15.1.3 Oral and Parenteral Medications
Oral and parenteral medications acting systemically are often not preferred as sole analgesic techniques mainly due to their side effect profile. However, the multimodal pain management protocols all include those medications in pre-, intra- and postoperative period. The primary goal in using regional anaesthetic and analgesic techniques is to reduce the consumption of those systemic medications to minimize their side effects. These medications include non-opioids such as acetaminophen, nonsteroid anti-inflammatory drugs (NSAID) and gabapentinoids, which are administered according to a scheduled protocol both prior to surgery and after surgery. In addition, opioids remain in pain management protocols mainly for rescue medications. The studies investigating the patients undergoing shoulder arthroplasty in terms of pain scores and opioid consumption in the postoperative period mostly employed multimodal analgesic techniques.
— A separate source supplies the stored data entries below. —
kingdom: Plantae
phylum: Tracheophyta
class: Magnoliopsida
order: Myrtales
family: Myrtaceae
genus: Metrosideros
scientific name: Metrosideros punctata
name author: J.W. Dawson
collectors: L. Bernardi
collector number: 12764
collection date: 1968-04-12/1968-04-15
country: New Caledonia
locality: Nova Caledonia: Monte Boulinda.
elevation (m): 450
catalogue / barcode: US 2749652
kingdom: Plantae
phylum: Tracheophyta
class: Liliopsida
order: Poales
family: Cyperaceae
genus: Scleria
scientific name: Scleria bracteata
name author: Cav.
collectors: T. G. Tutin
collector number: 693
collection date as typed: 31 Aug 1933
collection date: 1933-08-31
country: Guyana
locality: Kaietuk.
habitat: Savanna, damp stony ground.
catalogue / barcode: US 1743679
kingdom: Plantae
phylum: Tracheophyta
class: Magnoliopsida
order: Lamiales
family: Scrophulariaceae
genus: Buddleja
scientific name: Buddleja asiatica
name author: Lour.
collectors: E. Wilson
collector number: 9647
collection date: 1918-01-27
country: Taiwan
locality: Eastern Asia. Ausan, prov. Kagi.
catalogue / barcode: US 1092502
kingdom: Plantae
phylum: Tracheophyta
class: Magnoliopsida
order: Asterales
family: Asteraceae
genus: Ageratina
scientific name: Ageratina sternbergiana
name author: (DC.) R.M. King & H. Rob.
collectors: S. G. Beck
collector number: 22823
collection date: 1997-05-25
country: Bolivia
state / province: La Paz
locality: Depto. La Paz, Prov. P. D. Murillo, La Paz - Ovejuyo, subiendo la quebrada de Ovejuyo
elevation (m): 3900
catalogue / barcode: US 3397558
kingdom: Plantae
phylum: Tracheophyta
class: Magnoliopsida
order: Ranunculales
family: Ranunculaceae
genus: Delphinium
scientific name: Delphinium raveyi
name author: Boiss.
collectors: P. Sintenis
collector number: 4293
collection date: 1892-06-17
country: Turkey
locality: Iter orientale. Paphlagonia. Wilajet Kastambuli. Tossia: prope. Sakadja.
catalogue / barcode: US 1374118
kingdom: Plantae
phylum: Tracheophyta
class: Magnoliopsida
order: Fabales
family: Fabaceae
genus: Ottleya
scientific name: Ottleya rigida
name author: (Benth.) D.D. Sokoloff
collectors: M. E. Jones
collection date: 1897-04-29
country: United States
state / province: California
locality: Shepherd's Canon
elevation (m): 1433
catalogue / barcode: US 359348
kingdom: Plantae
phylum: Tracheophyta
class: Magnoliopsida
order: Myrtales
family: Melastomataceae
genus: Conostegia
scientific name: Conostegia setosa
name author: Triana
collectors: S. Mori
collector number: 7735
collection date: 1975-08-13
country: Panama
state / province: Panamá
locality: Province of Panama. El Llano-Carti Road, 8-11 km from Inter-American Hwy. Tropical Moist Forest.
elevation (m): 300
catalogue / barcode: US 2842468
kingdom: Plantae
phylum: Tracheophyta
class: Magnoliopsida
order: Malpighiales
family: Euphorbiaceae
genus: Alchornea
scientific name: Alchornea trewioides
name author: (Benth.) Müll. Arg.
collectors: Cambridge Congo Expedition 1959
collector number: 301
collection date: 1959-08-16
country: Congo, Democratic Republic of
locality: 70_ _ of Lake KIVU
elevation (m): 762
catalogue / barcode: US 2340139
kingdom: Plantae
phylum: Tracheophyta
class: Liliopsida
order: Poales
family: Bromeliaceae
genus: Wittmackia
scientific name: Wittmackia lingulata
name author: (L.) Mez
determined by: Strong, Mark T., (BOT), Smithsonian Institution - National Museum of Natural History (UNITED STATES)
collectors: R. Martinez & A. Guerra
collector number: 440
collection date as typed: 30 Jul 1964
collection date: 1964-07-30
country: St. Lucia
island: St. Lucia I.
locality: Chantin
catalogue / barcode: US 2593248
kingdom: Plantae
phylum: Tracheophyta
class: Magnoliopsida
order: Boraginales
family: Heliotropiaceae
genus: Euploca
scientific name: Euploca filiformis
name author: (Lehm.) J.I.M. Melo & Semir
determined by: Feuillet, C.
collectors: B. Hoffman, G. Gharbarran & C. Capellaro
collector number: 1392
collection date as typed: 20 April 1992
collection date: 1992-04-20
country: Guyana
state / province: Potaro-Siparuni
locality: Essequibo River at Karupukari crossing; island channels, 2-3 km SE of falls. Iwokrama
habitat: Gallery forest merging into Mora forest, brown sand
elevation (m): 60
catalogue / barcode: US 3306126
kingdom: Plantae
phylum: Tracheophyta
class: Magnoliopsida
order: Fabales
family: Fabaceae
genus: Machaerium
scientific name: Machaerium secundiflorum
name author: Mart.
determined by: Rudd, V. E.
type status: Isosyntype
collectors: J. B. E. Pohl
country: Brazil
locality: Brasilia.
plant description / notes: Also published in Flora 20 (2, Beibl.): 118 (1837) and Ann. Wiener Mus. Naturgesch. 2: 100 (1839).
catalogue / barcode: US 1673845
In a study by McLaughlin et al., all patients received ISB with 15–20 ml of 0.5% ropivacaine prior to surgery and enrolled into two groups to receive the standard and multimodal pain management protocols. The standard approach included scheduled acetaminophen and opioid medications, whereas the multimodal approach included preoperative and postoperative scheduled non-opioid medications. All the patients received opioid as rescue medication. The multimodal approach in shoulder arthroplasty was reported to reduce opioid consumption and shorten the length of hospital stay [3]. In a similar study by Auyong et al., brachial plexus block was performed by using 6 ml/h 0.2% ropivacaine for infusion after shoulder arthroplasty [21]. All patients received multimodal analgesic protocol both in the preoperative (975 mg acetaminophen, 200 mg celecoxib and 600 mg gabapentin) and postoperative (650 mg/6 h acetaminophen and 200 mg/12 h celecoxib) period. Oral oxycodone was administered at a dose according to the severity of pain measured by numeric rating scale (NRS) as the rescue medication [21]. Hence, these systemic medications maintain their role in these pain management protocols as complementary to regional anaesthetic and analgesic techniques.
15.1.4 Cryotherapy
Cryotherapy is another adjuvant method that can be used as complementary to other pain management techniques. The technique alters the inflammatory process in cells leading to a better oxygenation, lower metabolic rate and lower oxygen demand, as well. It decreases the sensitivity leading to higher thresholds and slower synaptic activity. Extended exposures should be avoided [1]. In a systematic review evaluating the effectiveness and safety of cryotherapy in patients undergoing anterior cruciate ligament reconstruction, the cold compression devices were reported to reduce the pain scores for 48 h postoperatively [34]. In a recent systematic review addressing the randomized-controlled trials investigating the effect of pain management techniques in patients undergoing anterior cruciate ligament reconstruction, the cryotherapy was reported to be beneficial [35]. In a very recent study by Boddu et al., the use of cryotherapy was included in a multimodal analgesia regimen for patients undergoing total shoulder arthroplasty. The regimen consisted of a combination including ISB with 0.25% bupivacaine combined with 4 mg dexamethasone, LIA with 20 ml liposomal bupivacaine diluted in 40 ml of NS, scheduled acetaminophen and ketorolac, and immediate cryotherapy was suggested to be considered for selected patients undergoing shoulder arthroplasty [36].
15.2 Conclusion
Pain management strategy for shoulder arthroplasty surgery includes pre-, intra- and postoperative period. Since the main indication for surgery is the pain on the joint, analgesic medications should start in the preoperative period to prevent central sensitization. The analgesia should be maintained by peripheral nerve blocks and local infiltration techniques to cover both the intraoperative and the postoperative period which is important especially for the early rehabilitation in order to facilitate functional recovery of the joint. In the late postoperative period, during which the effect of local anaesthetics and adjuvant agents wares off, oral or parenteral medications should cover the remaining period with pain. The use of such multimodal analgesia helps pain control in the perioperative period and functional recovery after shoulder arthroplasty.